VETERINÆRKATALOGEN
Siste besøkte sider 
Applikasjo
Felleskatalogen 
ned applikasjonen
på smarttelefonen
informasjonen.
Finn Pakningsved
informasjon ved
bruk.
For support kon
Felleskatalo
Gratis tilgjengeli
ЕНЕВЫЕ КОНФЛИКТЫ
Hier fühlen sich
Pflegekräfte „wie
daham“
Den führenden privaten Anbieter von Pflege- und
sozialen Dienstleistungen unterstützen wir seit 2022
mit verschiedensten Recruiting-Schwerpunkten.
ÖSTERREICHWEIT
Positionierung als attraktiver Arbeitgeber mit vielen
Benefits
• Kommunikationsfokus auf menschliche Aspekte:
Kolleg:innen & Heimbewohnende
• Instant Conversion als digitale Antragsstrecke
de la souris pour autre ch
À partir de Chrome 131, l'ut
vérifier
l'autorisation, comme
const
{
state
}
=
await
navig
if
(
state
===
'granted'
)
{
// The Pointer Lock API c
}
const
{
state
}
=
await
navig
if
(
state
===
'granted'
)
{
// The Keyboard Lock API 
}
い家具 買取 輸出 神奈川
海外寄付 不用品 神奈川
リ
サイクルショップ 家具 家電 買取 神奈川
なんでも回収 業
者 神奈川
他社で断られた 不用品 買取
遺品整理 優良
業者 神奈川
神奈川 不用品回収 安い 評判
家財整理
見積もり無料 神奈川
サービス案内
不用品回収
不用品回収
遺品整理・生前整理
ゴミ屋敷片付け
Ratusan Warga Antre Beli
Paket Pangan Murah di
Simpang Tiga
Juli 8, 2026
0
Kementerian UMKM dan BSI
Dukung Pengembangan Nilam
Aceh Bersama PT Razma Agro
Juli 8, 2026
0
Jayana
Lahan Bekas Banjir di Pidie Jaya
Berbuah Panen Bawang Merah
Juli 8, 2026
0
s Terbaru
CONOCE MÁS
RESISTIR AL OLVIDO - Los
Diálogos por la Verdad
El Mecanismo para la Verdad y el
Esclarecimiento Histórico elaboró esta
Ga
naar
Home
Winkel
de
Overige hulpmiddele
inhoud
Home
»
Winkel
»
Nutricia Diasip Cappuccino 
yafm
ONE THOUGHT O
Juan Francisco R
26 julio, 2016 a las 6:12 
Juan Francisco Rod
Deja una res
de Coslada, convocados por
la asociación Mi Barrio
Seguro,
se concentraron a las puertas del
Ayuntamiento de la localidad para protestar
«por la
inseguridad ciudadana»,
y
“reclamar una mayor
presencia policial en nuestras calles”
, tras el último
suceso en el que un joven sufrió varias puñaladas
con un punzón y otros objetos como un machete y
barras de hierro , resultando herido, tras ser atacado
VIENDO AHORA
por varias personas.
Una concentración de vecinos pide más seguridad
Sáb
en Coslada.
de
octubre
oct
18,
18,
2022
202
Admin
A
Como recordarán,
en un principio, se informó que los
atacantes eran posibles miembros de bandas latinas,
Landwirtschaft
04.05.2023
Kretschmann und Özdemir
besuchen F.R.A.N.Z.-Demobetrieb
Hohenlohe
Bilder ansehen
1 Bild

· · · · · · ·

### PROBLEM TO SOLVE
Retype the listing above from its first line through the line containing "Kommunikationsfokus auf menschliche", keeping every line exactly as it appears.

### REPLY TO THE EXERCISE
VETERINÆRKATALOGEN
Siste besøkte sider 
Applikasjo
Felleskatalogen 
ned applikasjonen
på smarttelefonen
informasjonen.
Finn Pakningsved
informasjon ved
bruk.
For support kon
Felleskatalo
Gratis tilgjengeli
ЕНЕВЫЕ КОНФЛИКТЫ
Hier fühlen sich
Pflegekräfte „wie
daham“
Den führenden privaten Anbieter von Pflege- und
sozialen Dienstleistungen unterstützen wir seit 2022
mit verschiedensten Recruiting-Schwerpunkten.
ÖSTERREICHWEIT
Positionierung als attraktiver Arbeitgeber mit vielen
Benefits
• Kommunikationsfokus auf menschliche Aspekte:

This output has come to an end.